[Given data start]
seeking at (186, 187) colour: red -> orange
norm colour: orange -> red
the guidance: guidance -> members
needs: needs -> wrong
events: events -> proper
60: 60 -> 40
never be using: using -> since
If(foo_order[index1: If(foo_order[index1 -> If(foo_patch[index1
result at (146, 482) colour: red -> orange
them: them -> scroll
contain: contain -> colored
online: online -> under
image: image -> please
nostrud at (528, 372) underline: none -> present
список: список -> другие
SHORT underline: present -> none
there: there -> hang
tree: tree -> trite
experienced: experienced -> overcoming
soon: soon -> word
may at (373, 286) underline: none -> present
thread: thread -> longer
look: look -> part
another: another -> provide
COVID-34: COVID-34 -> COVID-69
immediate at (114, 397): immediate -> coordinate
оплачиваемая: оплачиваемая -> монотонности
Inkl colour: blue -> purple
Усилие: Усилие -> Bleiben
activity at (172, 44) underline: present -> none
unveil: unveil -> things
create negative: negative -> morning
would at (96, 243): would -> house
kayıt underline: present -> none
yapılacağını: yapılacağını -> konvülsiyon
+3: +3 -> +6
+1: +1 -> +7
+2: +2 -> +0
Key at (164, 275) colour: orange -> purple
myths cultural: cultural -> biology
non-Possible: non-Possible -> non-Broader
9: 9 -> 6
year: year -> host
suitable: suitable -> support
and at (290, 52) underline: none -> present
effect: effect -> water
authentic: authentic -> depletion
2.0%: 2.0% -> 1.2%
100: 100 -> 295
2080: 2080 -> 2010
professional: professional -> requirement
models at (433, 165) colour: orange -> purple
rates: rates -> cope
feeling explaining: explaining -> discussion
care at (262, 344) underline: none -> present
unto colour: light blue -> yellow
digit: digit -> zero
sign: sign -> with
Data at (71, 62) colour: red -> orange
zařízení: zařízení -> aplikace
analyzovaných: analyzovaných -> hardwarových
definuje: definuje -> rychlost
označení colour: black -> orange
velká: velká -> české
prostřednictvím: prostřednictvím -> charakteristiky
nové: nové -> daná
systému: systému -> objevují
[Given data end]
* **Work instructions**: Rewrite the stretch from the start of the data through the line containing "care at (262, 344) underline: none -> present", swapping "colour" for "color" and leaving everything else unchanged.

* **Answer for this exercise**:
seeking at (186, 187) color: red -> orange
norm color: orange -> red
the guidance: guidance -> members
needs: needs -> wrong
events: events -> proper
60: 60 -> 40
never be using: using -> since
If(foo_order[index1: If(foo_order[index1 -> If(foo_patch[index1
result at (146, 482) color: red -> orange
them: them -> scroll
contain: contain -> colored
online: online -> under
image: image -> please
nostrud at (528, 372) underline: none -> present
список: список -> другие
SHORT underline: present -> none
there: there -> hang
tree: tree -> trite
experienced: experienced -> overcoming
soon: soon -> word
may at (373, 286) underline: none -> present
thread: thread -> longer
look: look -> part
another: another -> provide
COVID-34: COVID-34 -> COVID-69
immediate at (114, 397): immediate -> coordinate
оплачиваемая: оплачиваемая -> монотонности
Inkl color: blue -> purple
Усилие: Усилие -> Bleiben
activity at (172, 44) underline: present -> none
unveil: unveil -> things
create negative: negative -> morning
would at (96, 243): would -> house
kayıt underline: present -> none
yapılacağını: yapılacağını -> konvülsiyon
+3: +3 -> +6
+1: +1 -> +7
+2: +2 -> +0
Key at (164, 275) color: orange -> purple
myths cultural: cultural -> biology
non-Possible: non-Possible -> non-Broader
9: 9 -> 6
year: year -> host
suitable: suitable -> support
and at (290, 52) underline: none -> present
effect: effect -> water
authentic: authentic -> depletion
2.0%: 2.0% -> 1.2%
100: 100 -> 295
2080: 2080 -> 2010
professional: professional -> requirement
models at (433, 165) color: orange -> purple
rates: rates -> cope
feeling explaining: explaining -> discussion
care at (262, 344) underline: none -> present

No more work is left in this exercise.